**TASK**
Select each line in the listing below that contains the word "kidney" and copy those lines.

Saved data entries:
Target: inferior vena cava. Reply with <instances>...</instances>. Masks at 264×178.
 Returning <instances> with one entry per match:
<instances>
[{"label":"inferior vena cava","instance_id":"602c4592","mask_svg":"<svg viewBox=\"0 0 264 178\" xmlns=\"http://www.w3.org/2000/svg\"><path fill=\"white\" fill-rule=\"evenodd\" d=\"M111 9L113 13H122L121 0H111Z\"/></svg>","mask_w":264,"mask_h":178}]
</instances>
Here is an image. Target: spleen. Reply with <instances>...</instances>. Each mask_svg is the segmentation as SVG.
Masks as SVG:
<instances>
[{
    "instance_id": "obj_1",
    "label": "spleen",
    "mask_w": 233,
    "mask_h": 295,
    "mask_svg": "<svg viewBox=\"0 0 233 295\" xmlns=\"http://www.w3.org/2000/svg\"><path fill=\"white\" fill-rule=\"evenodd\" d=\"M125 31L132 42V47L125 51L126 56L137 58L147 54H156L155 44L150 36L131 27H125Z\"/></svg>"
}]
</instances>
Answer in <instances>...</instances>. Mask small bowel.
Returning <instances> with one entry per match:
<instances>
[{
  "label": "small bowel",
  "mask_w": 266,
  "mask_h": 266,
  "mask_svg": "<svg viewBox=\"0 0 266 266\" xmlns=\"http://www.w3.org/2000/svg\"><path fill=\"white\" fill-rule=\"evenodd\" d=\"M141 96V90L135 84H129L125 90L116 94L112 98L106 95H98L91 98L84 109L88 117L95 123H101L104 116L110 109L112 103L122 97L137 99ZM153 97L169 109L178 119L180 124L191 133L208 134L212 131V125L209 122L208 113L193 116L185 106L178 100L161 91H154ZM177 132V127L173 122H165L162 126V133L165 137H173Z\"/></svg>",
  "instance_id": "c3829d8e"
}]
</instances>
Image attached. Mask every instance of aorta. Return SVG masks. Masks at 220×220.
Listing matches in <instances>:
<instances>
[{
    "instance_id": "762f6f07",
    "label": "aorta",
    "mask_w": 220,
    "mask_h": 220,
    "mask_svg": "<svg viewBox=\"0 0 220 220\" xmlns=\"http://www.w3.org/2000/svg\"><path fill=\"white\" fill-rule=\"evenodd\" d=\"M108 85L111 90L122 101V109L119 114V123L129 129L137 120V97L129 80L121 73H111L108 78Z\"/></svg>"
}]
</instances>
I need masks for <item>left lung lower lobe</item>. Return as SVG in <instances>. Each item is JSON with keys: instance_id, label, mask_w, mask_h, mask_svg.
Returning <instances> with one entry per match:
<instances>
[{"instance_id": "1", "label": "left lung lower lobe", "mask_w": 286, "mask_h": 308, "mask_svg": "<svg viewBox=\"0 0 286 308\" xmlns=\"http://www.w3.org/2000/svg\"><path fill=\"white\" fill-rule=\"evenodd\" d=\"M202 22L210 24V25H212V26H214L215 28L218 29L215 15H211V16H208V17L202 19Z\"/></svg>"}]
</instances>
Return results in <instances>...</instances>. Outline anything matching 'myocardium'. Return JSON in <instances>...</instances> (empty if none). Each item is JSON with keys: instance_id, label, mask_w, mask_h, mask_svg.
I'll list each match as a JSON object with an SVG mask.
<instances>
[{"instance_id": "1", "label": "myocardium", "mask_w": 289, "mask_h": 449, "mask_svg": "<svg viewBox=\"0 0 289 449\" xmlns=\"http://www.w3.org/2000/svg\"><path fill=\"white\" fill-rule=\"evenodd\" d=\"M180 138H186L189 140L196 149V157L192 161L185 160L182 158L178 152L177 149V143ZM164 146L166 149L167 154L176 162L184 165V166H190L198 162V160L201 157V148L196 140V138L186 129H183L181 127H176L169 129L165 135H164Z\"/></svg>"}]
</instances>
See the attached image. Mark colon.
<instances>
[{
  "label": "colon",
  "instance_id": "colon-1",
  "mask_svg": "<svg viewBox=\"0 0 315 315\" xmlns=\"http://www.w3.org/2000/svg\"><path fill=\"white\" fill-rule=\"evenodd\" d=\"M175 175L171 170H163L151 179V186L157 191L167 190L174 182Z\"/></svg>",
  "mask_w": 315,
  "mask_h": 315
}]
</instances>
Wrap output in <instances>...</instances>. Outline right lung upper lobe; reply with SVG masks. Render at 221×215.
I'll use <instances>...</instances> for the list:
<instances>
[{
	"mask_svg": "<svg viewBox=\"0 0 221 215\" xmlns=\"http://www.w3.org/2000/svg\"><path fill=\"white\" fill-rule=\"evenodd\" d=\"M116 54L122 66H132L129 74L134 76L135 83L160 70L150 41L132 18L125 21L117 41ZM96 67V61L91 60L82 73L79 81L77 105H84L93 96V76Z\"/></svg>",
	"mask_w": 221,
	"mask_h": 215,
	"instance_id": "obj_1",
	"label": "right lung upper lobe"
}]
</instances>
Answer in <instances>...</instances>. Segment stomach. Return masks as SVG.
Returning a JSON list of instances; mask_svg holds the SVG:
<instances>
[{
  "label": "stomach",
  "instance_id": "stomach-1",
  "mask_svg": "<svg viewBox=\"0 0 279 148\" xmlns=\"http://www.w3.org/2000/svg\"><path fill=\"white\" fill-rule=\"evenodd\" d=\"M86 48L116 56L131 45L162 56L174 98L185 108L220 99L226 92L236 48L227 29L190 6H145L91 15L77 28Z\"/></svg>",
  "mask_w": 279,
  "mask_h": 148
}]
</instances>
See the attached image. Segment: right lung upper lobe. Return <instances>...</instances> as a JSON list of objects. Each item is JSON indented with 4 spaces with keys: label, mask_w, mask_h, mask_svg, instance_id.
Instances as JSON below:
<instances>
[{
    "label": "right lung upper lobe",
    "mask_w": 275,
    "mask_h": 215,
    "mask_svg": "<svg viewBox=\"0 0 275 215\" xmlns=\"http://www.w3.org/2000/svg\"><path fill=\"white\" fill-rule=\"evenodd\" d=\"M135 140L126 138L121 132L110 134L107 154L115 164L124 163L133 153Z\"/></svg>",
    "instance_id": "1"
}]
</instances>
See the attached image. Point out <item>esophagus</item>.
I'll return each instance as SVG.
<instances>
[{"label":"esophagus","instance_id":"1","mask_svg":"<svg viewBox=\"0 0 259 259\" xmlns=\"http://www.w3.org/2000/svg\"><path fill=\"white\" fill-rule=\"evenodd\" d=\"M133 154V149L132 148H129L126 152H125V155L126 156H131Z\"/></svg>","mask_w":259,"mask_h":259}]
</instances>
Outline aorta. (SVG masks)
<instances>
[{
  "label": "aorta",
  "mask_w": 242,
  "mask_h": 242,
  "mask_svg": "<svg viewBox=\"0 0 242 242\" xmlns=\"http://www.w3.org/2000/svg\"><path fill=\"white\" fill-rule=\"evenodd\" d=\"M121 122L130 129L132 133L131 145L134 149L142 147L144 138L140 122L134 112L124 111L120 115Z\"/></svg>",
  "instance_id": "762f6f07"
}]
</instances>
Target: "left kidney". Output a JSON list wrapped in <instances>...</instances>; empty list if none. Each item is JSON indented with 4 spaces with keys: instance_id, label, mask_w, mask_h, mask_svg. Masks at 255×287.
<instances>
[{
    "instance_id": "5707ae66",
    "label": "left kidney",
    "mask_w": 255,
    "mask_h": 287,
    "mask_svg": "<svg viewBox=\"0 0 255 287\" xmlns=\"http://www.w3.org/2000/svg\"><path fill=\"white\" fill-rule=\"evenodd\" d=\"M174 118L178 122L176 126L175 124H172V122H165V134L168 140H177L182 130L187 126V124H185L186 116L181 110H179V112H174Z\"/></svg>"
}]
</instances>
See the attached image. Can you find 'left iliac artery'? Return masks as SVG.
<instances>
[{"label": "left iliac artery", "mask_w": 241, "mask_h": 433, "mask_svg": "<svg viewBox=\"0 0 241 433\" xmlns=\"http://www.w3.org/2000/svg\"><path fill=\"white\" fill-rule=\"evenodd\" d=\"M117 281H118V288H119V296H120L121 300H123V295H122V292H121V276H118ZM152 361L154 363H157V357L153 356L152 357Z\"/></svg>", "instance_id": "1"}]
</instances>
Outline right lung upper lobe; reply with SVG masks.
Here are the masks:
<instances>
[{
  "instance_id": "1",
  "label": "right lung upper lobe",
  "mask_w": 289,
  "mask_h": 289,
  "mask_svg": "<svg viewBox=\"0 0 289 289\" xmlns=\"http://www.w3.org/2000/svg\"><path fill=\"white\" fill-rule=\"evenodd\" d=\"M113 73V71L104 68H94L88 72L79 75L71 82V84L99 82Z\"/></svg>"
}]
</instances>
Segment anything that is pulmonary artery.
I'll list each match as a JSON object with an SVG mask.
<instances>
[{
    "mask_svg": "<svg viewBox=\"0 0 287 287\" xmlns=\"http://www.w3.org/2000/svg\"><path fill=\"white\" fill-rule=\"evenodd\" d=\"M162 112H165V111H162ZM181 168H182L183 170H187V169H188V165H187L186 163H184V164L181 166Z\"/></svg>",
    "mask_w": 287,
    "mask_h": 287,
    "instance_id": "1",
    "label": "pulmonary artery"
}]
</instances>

**REPLY TO THE EXERCISE**
Target: "left kidney". Output a JSON list wrapped in <instances>...</instances>; empty list if none. Each item is JSON indented with 4 spaces with keys: instance_id, label, mask_w, mask_h, mask_svg. Masks at 255×287.
    "label": "left kidney",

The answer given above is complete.